How has NCLB affected your school?

How has NCLB changed the way my school operates? I suppose I could give a pat answer that details the effects of increased accountability, federal standards, AYP, and all of that, but in reality, I’m not at a place to answer this question. I was in middle school when the bill was passed, so asking me in 2010 how a nearly decade-old policy affects a school I have worked for since last year assumes more than I am able to provide. Naturally, I see how concerned everyone is with the ripple effects of this legislation, but since I really have no other frame of reference (since standardized testing, the TAAS, was already in place when I moved to Texas in 1994) it is essentially impossible for me to fully answer this question, clearly posed by those of much more experience and tenure and with little regard for those of us in similar situations as me.
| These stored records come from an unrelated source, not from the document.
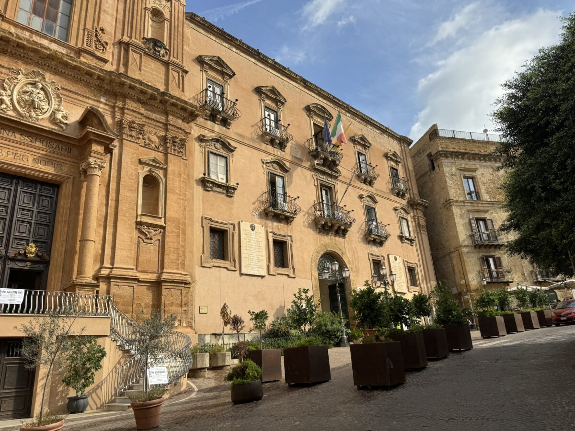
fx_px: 399
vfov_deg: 56.8
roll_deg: +4.7
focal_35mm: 24
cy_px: 216
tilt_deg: +19.0
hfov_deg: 71.6
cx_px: 288
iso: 80
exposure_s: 1/3802
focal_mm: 6.86
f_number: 1.78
Some of the effects of NCLB that I see (again, keeping in mind I have no point of reference) are: endless meetings about data disaggregation, demographics, and sub populations while teachers are asked to not only be good educators, but good administrators, dealing with arduous paperwork and excessive amounts of administrative tasks that are of no direct correlation to the instruction of students. However, when the government says “jump,” you jump. Rather, you ask “how high?” The most common attitude I run across is that No Child Left Behind is, in reality, leaving more children behind than if the legislation had not been passed to begin with. This is not to say that standards and accountability are bad things; quite the contrary in fact. But the implementation and methodology in which accountability is leveraged is a primer in what not to do unless you are dually prepared for a massive influx of students who have been passed along from grade to grade without true mastery, all the while blaming each teacher from the year prior while not holding the child accountable.